Bayern dan Arsenal akan saling beradu pada Matchday IV Grup F Liga Champions, Kamis (5/11/2015) dinihari WIB. Pertemuan pertama di Emirates Stadium dua pekan lalu berujung kemenangan 2-0 untuk The Gunners.

Di pertemuan kedua kali ini, beban ada di pundak para pemain Arsenal mengingat mereka wajib menang untuk memelihara peluang lolos ke babak 16 besar, karena mereka saat ini masih tertahan di posisi terbawah dengan tiga poin.

Sementara, Bayern ada di puncak klasemen dengan enam poin dan bukan lawan yang mudah untuk ditaklukkan mengingat rekor oke mereka di kandang musim ini.

Mesut Oezil, sebagai salah satu pemain Arsenal yang tengah bersinar, jadi harapan klubnya untuk bisa meraup kemenangan. Belakangan Oezil memang tengah rajin menyumbang assist dengan total mencapai sembilan buah musim ini.

Hal inilah yang lantas membuat Lahm kemudian waspada seraya memberi pujian kepada Oezil, yang mulai menjawab keraguan publik terkait start buruknya di awal musim. Sebagai mantan rekan di timnas Jerman, Lahm tentu tahu seberapa bagusnya Oezil.

“Mesut mungkin adalah salah satu pemain paling cerdas yang pernah bermain bareang saya, dia mungkin yang paling cerdas di Eropa saat ini,” ujar Lahm seperti dikutip Soccerway.

“Mesut sangat tajam. Saya tidak pernah melihat pemain yang punya visi sepertinya,” sambungnya.

“Sungguh konyol ketika dia banyak yang meragukan dirinya usai kepindahannya ke Arsenal.”

“Tak peduli seberapa bagus Anda, tapi setiap pemain butuh waktu untuk beradaptsi dengan kompetisi baru.

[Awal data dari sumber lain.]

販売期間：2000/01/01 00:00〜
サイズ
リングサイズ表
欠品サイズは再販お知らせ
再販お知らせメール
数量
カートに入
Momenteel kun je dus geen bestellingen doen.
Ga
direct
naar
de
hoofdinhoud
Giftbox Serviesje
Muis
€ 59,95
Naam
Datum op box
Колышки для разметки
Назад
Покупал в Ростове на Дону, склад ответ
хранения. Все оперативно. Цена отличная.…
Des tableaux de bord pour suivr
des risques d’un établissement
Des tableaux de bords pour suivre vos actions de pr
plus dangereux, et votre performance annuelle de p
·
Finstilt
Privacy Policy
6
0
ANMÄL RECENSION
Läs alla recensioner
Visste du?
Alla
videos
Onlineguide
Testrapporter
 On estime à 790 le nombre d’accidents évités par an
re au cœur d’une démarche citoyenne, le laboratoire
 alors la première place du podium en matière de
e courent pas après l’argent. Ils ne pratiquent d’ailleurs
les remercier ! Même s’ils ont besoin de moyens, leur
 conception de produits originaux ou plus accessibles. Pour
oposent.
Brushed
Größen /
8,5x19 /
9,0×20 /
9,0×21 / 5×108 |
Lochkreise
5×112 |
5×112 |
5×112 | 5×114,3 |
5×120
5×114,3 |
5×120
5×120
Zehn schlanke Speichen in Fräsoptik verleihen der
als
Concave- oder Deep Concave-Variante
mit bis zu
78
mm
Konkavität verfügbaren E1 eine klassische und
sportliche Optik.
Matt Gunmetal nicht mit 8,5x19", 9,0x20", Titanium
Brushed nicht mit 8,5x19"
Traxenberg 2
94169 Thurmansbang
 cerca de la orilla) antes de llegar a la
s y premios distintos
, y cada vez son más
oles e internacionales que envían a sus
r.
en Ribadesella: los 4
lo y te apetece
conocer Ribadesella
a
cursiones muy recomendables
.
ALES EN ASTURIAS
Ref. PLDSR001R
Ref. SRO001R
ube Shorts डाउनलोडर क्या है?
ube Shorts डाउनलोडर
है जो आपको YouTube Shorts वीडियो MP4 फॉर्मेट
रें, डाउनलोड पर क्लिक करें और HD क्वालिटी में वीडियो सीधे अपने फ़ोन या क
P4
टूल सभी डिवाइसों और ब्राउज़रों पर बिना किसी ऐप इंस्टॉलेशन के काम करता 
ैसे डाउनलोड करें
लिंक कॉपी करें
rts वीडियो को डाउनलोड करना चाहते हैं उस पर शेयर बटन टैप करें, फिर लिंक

Khususnya di liga seperti di Inggris, di mana Anda tidak bisa berlama-lama memegang bola, dan tentu saja permainnya lebih menuntut soal fisik.”

“Orang-orang tidak perlu lagi mempertanyakan soal permainannya, dia tidak perlu untuk beradu dengan pemain atau bahkan menaklukkan mereka, dia lebih cerdas daripada itu.”

“Dia pandai mencari ruang dan membuat peluang untuk rekan-rekannya, dan Anda hanya perlu melihat daftar pencetak assist untuk memahami bahwa tidak ada pemain yang lebih baik darinya.”